It has happened twice in 66 years, to be exact, which for all intents and purposes means it really doesn’t happen. It is beyond rare. But it could occur in Miami this year, because Monday made what once seemed like a remote possibility — ridiculous, even — suddenly start to seem very real.
Basketball Heaven, is what I’m talking about.
The ultimate double-double.
The same city celebrating an NBA championship and an NCAA men’s basketball championship the same season.
You know the Heat are up for their half of that challenge.
That the Miami Hurricanes are now, too, no is longer loony/fanciful — not when UM rose like helium to No. 3 in The Associated Press poll on Monday. Not when 17 voters had Miami at No. 1. And not in a season in which top-ranked teams keep losing and no one team seems clearly dominant.
So, hello there, everybody, I’m coming to you today from the new Basketball Capital of America. The rest of the country might consider our claim to that title to be a bit of a hostile takeover. Whatever. Deal with it.
The Heat, the team America has loved to hate ever since The Decision by LeBron James in the summer of 2010, reigns as champion on the pro side of the court and is the betting favorite to repeat and enter “dynasty” into the national debate. (Would anyone who has seen LeBron play lately wager very confidently against that?)

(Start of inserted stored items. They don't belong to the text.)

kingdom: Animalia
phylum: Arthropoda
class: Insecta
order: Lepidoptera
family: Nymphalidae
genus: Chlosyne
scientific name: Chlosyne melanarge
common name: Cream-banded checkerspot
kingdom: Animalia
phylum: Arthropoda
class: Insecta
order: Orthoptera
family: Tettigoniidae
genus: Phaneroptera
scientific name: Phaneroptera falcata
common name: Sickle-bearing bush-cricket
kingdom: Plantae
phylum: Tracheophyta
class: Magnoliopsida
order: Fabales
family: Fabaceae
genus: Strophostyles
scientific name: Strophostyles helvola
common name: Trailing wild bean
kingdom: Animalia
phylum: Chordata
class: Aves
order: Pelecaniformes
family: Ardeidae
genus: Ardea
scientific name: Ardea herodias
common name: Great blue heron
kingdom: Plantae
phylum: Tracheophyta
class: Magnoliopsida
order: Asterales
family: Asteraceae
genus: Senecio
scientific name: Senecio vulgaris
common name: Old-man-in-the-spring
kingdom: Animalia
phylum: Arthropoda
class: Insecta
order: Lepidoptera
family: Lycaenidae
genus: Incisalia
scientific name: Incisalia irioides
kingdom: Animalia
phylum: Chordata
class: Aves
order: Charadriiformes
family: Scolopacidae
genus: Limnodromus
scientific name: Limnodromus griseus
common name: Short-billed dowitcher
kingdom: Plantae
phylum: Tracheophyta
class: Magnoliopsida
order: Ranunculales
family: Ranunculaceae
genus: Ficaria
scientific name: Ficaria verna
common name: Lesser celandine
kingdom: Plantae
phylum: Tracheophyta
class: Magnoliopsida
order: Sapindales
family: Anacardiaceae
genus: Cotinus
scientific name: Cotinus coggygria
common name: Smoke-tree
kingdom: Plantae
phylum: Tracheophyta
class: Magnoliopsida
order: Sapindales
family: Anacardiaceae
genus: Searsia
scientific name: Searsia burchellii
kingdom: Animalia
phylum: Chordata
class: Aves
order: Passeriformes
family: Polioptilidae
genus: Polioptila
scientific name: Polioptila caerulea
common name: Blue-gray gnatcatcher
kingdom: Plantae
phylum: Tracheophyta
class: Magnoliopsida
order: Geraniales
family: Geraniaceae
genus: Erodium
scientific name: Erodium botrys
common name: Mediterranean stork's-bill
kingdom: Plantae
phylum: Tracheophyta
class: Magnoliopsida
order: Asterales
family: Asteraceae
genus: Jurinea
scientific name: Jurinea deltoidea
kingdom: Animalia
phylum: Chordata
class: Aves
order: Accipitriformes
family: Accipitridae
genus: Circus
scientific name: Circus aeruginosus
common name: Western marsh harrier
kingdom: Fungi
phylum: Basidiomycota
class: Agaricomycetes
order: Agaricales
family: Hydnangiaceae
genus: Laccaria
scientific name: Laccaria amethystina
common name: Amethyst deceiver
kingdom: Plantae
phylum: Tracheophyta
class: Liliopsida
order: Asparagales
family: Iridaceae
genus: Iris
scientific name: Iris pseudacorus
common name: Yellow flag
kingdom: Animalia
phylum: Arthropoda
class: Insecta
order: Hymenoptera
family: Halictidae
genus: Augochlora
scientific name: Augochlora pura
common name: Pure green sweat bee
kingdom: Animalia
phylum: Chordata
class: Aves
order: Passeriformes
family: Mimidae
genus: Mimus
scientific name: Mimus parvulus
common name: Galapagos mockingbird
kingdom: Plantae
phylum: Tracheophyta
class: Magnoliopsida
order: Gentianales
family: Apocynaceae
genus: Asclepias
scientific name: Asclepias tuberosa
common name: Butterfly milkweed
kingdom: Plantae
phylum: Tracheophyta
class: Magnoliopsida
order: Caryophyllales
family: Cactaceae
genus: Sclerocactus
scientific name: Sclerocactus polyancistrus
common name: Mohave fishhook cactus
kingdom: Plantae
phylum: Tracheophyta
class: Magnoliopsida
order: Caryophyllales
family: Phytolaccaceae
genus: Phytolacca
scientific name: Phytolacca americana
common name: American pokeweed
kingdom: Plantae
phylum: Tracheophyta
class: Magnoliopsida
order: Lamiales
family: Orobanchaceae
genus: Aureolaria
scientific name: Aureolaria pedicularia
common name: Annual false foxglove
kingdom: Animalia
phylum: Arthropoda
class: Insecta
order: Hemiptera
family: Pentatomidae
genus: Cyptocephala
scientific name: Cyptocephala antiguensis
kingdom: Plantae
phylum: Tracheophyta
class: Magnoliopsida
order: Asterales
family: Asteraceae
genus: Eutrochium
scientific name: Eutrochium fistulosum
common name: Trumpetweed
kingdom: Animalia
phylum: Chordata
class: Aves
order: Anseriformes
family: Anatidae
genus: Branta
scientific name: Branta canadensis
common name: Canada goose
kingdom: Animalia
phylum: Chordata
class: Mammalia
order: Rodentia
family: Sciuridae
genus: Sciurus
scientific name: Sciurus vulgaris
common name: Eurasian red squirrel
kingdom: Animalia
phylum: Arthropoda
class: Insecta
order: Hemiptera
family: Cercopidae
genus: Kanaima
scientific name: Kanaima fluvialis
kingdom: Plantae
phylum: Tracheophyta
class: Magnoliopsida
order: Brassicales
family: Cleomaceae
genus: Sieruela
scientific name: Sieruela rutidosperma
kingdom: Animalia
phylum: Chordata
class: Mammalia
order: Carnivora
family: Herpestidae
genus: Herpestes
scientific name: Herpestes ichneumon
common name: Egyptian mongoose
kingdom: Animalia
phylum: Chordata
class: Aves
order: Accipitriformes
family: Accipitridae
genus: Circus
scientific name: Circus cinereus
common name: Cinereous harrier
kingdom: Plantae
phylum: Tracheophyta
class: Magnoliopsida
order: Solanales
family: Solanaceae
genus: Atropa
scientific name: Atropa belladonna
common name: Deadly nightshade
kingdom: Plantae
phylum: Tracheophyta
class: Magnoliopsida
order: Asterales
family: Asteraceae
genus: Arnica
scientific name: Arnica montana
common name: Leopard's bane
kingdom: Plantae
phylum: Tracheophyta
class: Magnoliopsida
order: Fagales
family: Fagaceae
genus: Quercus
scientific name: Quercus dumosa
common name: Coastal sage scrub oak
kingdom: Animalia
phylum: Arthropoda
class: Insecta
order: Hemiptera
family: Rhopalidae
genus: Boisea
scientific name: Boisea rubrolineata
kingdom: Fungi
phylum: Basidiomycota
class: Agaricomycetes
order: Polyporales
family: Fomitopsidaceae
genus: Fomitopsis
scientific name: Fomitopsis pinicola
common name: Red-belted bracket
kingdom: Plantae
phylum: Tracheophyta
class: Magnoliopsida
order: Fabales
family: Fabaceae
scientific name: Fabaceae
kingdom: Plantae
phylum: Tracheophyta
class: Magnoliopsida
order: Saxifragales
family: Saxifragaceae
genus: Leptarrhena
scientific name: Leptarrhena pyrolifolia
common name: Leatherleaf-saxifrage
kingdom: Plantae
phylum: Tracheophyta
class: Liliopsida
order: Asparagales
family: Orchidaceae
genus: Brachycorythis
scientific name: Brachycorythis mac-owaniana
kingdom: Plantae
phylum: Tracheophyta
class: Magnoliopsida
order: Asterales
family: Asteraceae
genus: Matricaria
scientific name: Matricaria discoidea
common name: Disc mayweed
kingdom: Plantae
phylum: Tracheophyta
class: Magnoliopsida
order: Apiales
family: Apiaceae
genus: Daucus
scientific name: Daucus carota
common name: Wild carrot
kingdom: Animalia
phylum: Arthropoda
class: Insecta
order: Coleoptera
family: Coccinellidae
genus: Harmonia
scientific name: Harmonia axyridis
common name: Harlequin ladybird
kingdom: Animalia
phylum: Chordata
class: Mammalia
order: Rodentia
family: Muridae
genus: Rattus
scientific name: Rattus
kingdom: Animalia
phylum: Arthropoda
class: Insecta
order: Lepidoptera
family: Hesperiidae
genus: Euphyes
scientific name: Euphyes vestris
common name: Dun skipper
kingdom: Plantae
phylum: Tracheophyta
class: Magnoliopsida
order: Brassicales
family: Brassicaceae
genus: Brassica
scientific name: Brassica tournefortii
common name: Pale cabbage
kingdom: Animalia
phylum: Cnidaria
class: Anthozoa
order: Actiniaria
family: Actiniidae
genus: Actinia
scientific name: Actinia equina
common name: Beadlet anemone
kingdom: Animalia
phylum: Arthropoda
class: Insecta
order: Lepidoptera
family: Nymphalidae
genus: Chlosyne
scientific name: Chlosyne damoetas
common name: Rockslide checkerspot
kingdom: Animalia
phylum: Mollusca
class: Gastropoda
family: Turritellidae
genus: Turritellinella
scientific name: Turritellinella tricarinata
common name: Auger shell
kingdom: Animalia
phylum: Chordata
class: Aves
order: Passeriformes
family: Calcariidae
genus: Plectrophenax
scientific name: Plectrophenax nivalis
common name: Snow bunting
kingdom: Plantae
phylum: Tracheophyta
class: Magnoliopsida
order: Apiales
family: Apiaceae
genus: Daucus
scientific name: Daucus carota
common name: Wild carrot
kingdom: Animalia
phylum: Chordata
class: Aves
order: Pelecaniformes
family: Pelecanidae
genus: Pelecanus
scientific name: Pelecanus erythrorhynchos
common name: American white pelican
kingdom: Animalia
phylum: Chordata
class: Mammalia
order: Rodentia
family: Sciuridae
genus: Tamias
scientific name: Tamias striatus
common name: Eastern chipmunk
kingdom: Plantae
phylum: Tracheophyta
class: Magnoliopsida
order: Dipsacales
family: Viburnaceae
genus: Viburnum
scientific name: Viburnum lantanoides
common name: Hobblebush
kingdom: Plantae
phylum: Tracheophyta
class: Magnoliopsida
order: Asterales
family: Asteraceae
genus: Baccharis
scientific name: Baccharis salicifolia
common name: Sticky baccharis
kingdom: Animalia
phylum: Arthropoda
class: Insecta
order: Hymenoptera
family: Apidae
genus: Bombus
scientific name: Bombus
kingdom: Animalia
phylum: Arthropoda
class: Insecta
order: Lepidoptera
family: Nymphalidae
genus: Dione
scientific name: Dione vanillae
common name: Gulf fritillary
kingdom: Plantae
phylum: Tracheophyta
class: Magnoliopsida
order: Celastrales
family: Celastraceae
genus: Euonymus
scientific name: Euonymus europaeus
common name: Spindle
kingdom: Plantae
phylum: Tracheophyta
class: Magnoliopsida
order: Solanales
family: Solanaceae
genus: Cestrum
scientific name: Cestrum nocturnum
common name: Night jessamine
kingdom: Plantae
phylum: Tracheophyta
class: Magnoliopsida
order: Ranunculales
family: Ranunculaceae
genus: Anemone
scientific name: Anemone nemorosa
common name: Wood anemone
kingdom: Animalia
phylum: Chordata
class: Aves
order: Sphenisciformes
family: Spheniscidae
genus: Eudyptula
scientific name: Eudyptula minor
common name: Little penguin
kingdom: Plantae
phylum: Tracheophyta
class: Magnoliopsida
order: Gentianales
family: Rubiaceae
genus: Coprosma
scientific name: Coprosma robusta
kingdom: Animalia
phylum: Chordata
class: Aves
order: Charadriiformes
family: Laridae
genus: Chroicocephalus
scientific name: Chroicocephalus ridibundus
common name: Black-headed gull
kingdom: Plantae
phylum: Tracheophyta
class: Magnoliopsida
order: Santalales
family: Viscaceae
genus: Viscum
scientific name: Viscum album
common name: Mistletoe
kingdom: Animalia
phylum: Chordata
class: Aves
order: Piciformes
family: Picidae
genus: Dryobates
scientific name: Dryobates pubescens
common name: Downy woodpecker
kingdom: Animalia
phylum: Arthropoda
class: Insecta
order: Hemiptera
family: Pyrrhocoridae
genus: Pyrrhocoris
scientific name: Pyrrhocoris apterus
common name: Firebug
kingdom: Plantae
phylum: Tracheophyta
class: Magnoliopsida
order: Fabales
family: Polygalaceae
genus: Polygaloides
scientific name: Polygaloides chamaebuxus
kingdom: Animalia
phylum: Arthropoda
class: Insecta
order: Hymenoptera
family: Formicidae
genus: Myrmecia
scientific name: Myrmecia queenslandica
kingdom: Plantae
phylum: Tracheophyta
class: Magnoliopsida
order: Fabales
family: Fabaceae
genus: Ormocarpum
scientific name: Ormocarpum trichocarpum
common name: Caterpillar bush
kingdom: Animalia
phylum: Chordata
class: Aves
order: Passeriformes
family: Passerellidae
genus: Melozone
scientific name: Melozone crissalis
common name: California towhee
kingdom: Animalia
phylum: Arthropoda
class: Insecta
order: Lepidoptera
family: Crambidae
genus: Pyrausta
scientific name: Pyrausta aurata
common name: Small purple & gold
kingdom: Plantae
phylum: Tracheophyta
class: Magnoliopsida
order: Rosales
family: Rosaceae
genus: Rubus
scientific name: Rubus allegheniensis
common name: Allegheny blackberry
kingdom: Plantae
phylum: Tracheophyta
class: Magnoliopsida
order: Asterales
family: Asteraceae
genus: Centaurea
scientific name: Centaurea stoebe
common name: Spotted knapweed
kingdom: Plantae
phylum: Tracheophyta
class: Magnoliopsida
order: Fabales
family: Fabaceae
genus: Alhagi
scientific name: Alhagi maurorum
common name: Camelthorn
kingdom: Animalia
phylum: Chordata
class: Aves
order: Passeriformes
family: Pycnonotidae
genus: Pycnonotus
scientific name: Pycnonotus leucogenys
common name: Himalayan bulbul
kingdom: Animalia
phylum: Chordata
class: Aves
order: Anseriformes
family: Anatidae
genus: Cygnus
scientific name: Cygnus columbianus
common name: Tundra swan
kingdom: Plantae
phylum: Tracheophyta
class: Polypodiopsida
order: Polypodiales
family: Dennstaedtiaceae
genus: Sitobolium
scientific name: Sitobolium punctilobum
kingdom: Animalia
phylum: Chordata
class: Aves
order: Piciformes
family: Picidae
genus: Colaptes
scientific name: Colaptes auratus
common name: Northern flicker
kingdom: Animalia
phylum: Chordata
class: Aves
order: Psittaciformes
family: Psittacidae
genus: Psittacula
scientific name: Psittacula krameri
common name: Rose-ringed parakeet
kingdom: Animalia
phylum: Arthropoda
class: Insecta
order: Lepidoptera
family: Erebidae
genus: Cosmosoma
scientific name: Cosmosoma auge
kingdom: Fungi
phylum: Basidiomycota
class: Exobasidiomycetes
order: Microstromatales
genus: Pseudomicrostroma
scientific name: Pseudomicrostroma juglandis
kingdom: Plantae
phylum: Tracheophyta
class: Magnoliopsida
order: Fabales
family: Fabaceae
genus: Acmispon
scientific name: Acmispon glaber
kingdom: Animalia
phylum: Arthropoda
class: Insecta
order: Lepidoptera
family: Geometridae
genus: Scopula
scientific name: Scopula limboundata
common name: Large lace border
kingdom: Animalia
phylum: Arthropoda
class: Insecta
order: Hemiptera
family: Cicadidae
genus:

Now the college side of the game must deal with these interlopers from Coral Gables, this most nontraditional of powers — the upstart team that has squared its boot on the neck of the mighty Atlantic Coast Conference and isn’t letting up.
And so a Miami-Miami double must at least be considered.
Such a thing has happened only in Los Angeles in 1972, when the Lakers and UCLA both reigned, and in Detroit in 1989, when the Pistons and Michigan (Ann Arbor is about 35 miles from downtown; close enough) both were champs.
(Only two other times have both champs even come from the same state: In 1975 with the Golden State Warriors and UCLA, and in 2006 with the Heat and Florida Gators. But both those pairs of cities are roughly 300 to 350 miles apart.)
That the Hurricanes might even be in this conversation is astonishing, twice.
First: This is nobody’s college-hoops hotbed. UM is so light on tradition that one must cast back to the early ’60s, to a young Rick Barry, for the school’s halcyon days. This program didn’t even exist from 1973 to 1983, and the school’s deepest NCAA Tournament run was to a Sweet 16 loss in 2000.
Second: The way this team and season have taken off. Remember the November loss to tiny Florida Gulf Coast? A month ago the Canes were unranked. Since then the victories have mounted and the poll position has gone from 25 to 14 to 8 to 3. That’s close to unheard of, and a rocket’s rise like that could only happen when a nontraditional power gets discovered. Becomes a phenomenon. An “it” team.
Might the rocket come crashing?
Sure. Miami faces a tough game at Florida State on Wednesday, and still must play at Duke. Maintaining that school-record No. 3 poll spot will be hugely difficult, and that’s not even mentioning the ACC tournament that will precede March Madness.
Do the math
For now, though, UM has not only earned that No. 3 ranking, but also arguably should be even higher.